In combat in particular, there’s a freedom to the level design, an openness that often lets you pick your angle of attack and how you want to go about it, and they almost feel like multiplayer arenas in some ways. Juxtaposed with this are the sections that I feel make this into more of a first person action adventure, than a traditional blockbuster FPS campaign.
“There’s more of a focus on what we call a mobility challenge,” Mackey said, “which in an Uncharted game would be that core loop of looking where you want to go, looking at your environment and thinking about how you’re actually going to get there. That does differentiate it a bit from what people are used to in shooters.
“We didn’t know that we would find that going in, but through experimentation, we found that was one of the things that we could make that was fun in this universe. Once we found that, we just thought let’s do more of it. If something’s working, let’s do more and we’ll wrap the universe and the characters around the gameplay that we find.”
And then there’s the surprising degree of humour to the writing of the story. BT-7274’s deadpan delivery as he talks to Jack Cooper and the way in which you can choose your responses and shift the flow of the conversation.

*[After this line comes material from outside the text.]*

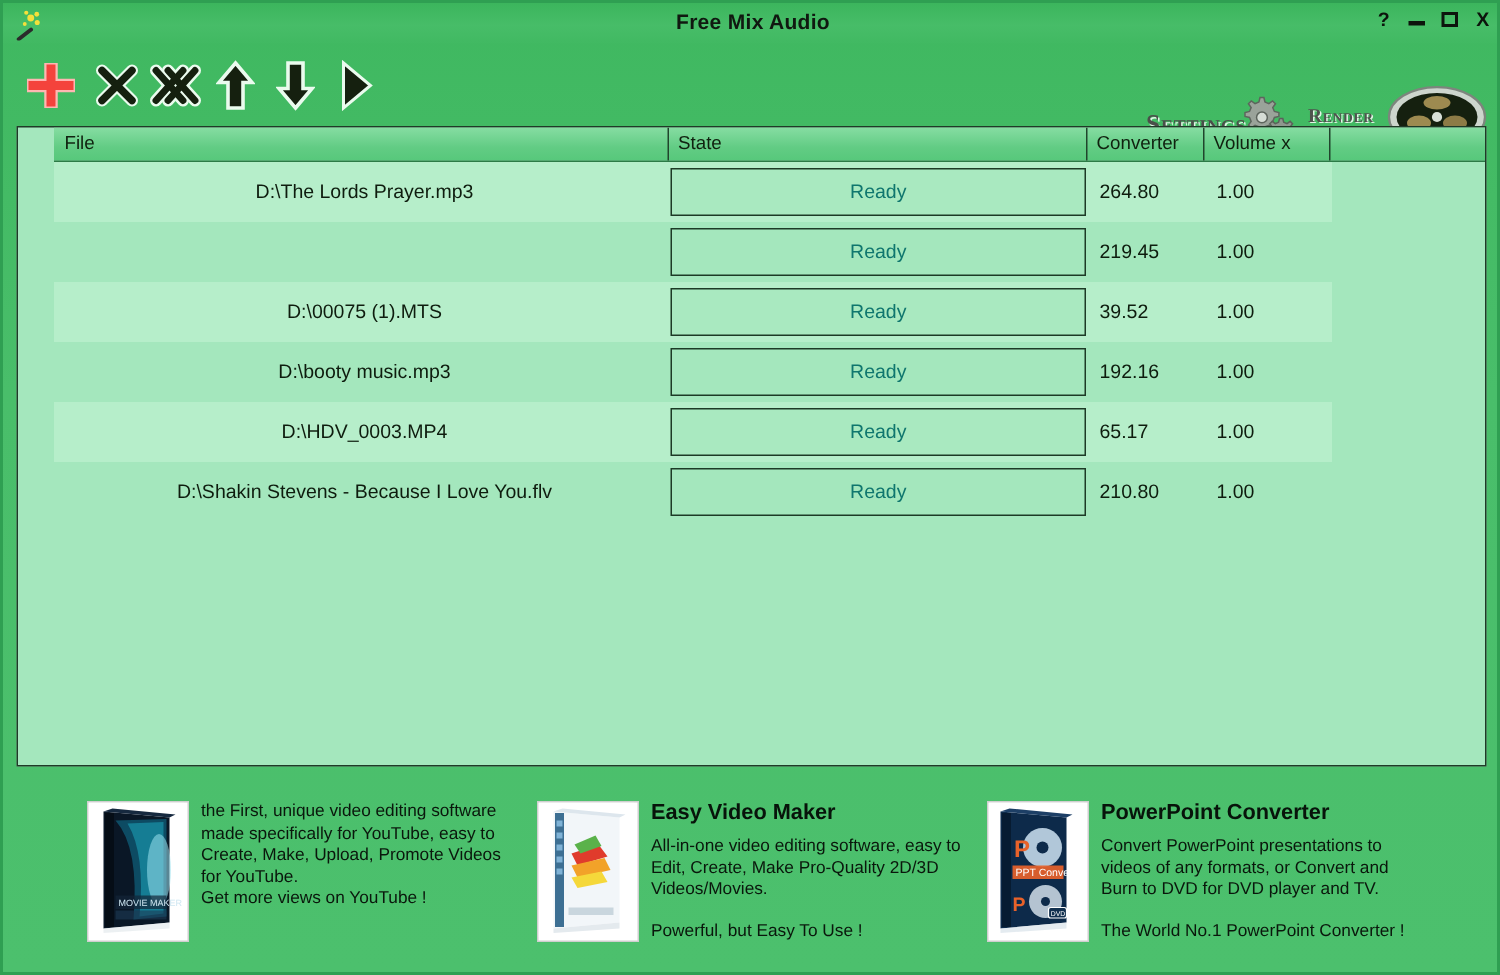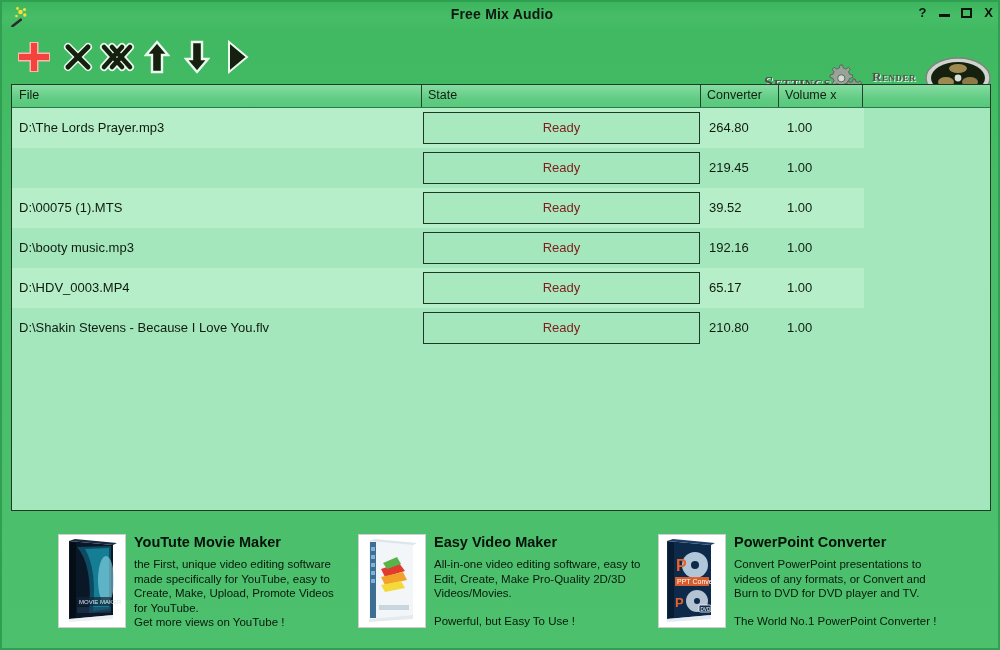"File" .listview { padding-left: none -> 24px }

It certainly feels as though there’s a certain Marvel movie levity to the script, and Mackey agreed, saying “I think that Steve Fukuda, our Game Director, and Manny, our new writer, they have a basis in a grounded military reality – as from Steve’s previous work – but I think he’s always wanted to get a bit more of the humour in there, but maybe from his past work there wasn’t that much of an opportunity to do it. So now people don’t expect that from us, and the Titanfall universe takes itself seriously enough, but it has that margin for exploring things in a little less serious way.
“I think it happened organically, and the Titan, because he’s an android, he’s not trying to be funny, but it’s fun to find those ways for the character to come out and to sell his lack of humanness. He has a coldness, but you can take the edge of it. I think it grew out of that character.”

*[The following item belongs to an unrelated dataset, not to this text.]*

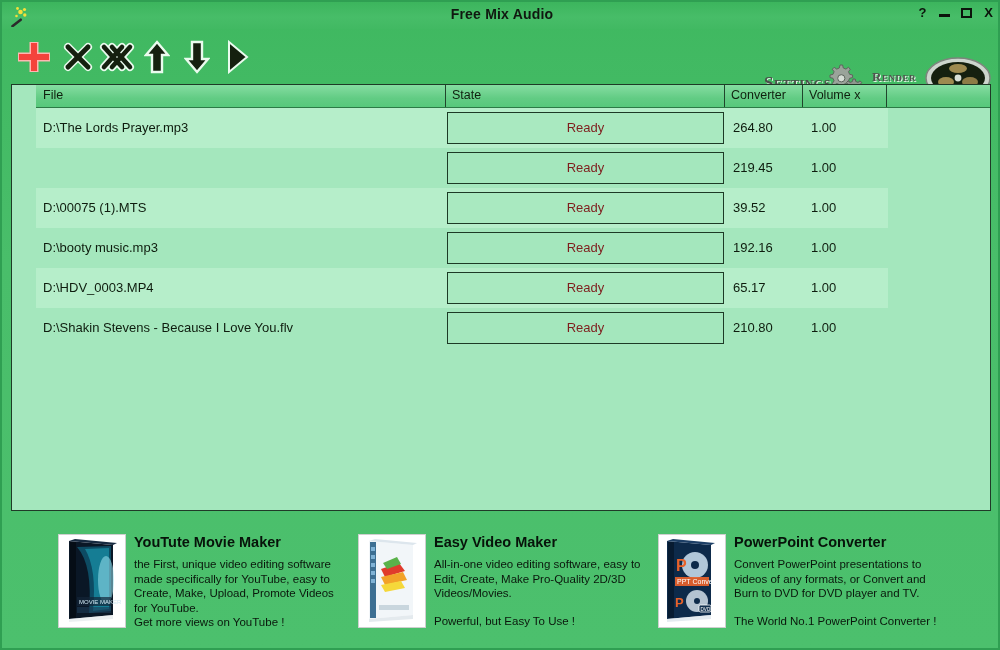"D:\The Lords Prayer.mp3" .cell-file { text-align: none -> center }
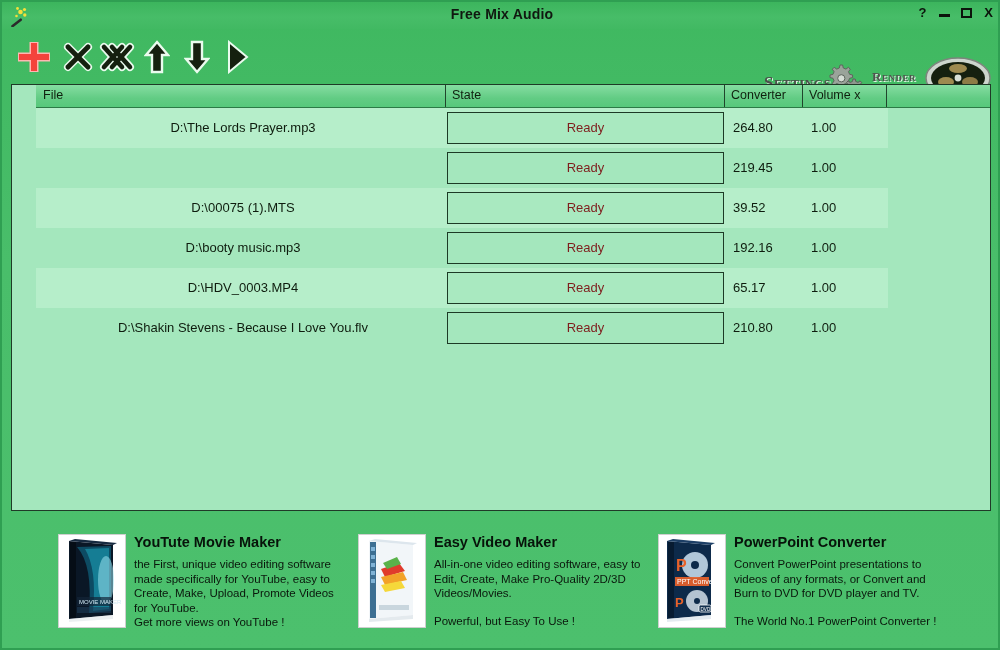"Ready" .state-btn { color: #7f1d1d -> #0f766e }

Just as the single player has been built from the ground up to fit with the core ideas behind Titanfall, the multiplayer has been refined and improved along the way as well. For instance, there’s a much lesser emphasis on having AI NPCs running around the battlefield and the selection of game modes feature them less heavily.
Mackey explained, “One of the things we did with this game was look at Titanfall and try to kind of carve it down to its foundation, like when they wipe a house out and they keep the studs and they’re going to build a new house on top of that foundation.
“So the question came up about the AI. Was AI in multiplayer a core component of Titanfall? And what we came to was that the core is really the Pilots and the Titans. AI were a method in the first game to make the game more accessible, and especially in lieu of having a single player campaign, to invite people in and say, ‘Look, you can still play. You can just focus on shooting the AI and then everybody can have fun.’
“With this game, we have a campaign that can bring those players in and give them a safer place to play, so the multiplayer is more focussed on bringing concepts of anticipation and reduced reaction. In the previous game, the AI did a lot of those accessibility things, but they could increase the chaos. You might not be able to see quickly enough where the threat is.”
Titanfall 2 is a fairly all encompassing sequel, in that regard, taking so many of the points that worked well in the first game and emphasising them, while lessening the impact or removing the elements that didn’t, both in the new single player and the multiplayer.
Of course, I had to ask Mackey quickly whether or not the Titan survives the single player story, to which he coyly replied, “Well… nobody’s ever really gone if they live in your memory. I don’t wanna… who can say? You’ve got to play to find out!”
This preview comes from a press trip to Respawn Entertainment in California last week, with travel and accommodation provided by EA.